#### Text excerpt

Vacuum tubes, CRTs, voltmeter

Dymo label machine, photomultiplier tube,
some individually wrapped screws for the Air Force

# Machine Learning: Autoencoders

An autoencoding algorithm is an unsupervised learning algorithm which seeks to recreate its input after processing the output. The layer or layers between input and output then become a representation of the input, which may have fewer or more dimensions than the input.

If the internal layer is further restricted so that only a very few of its components are active for any given input, then it is a sparse autoencoder. Generally, if the dimension of the internal layer is less than that of the input layer, then the autoencoder is performing, appropriately enough, dimension reduction. If, however, the number of dimensions is greater, then we enter the realm of feature detection, which, to me anyway, is a much more interesting application of autoencoding. In addition, feature detection appears to be how the brain handles input.

One of the challenges of feature detection is to ensure the internal layers don't degenerate to a trivial representation of the input, that is, simply repeating the input so that each feature is simply an input feature.

I'll start by talking about autoencoding via backpropagation. Before we tackle this, I'd like to rehash the mathematics of backpropagation, but this time in matrix form, which will be much easier to handle. So feel free to skip if you're not really interested.

### Backpropagation, a more thorough derivation

We start with the same diagram as before:

This time, however, we'll use matrix notation. The equation for the vector of activations for layer l is as follows:

\begin{align*} z^{(l)} &= W^{(l-1)}a^{(l-1)} + b^{(l)}\\ a^{(l)} &= g \left ( z^{(l)} \right ) \end{align*}

where:

• a(l) is a column vector of sl elements (i.e. an sl x 1 matrix), the activations of the neurons in layer l,
• b(l) is a column vector of sl elements (i.e. an sl x 1 matrix), the biases for layer l, equivalent to a fixed input 1 multiplied by a bias weight, separated out so we don't have to deal with a separate and somewhat confusing input augmentation step,
• W(l-1) is an sl x sl-1 matrix for the weights between layer l-1 and layer l, and
• g is a squashing function, which we can take to be the logistic function (for range 0 to 1) or the tanh function (for range -1 to 1). Or really any differentiable function.

A quick sanity check for z = Wa + b: W is sl x sl-1, a is sl-1 x 1, so multiplying W x a cancels out the middle, yielding sl x 1, which is consistent with the definitions for z and b.

########

● Problem set
A: According to the autoencoder text, what is an autoencoder called when only a very few of its internal layer's components are active for any given input?
B: Update the autoencoder text from "If the internal" to "brain handles input.", replacing "feature detection" with "feature extraction".

#### Stored data

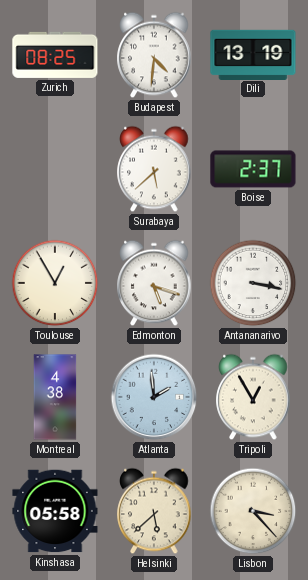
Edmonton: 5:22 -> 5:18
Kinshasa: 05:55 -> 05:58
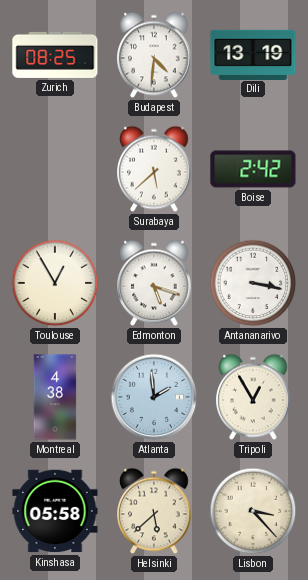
Boise: 2:37 -> 2:42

########

● Task-by-task outputs
A: A sparse autoencoder.

B:
If the internal layer is further restricted so that only a very few of its components are active for any given input, then it is a sparse autoencoder. Generally, if the dimension of the internal layer is less than that of the input layer, then the autoencoder is performing, appropriately enough, dimension reduction. If, however, the number of dimensions is greater, then we enter the realm of feature extraction, which, to me anyway, is a much more interesting application of autoencoding. In addition, feature extraction appears to be how the brain handles input.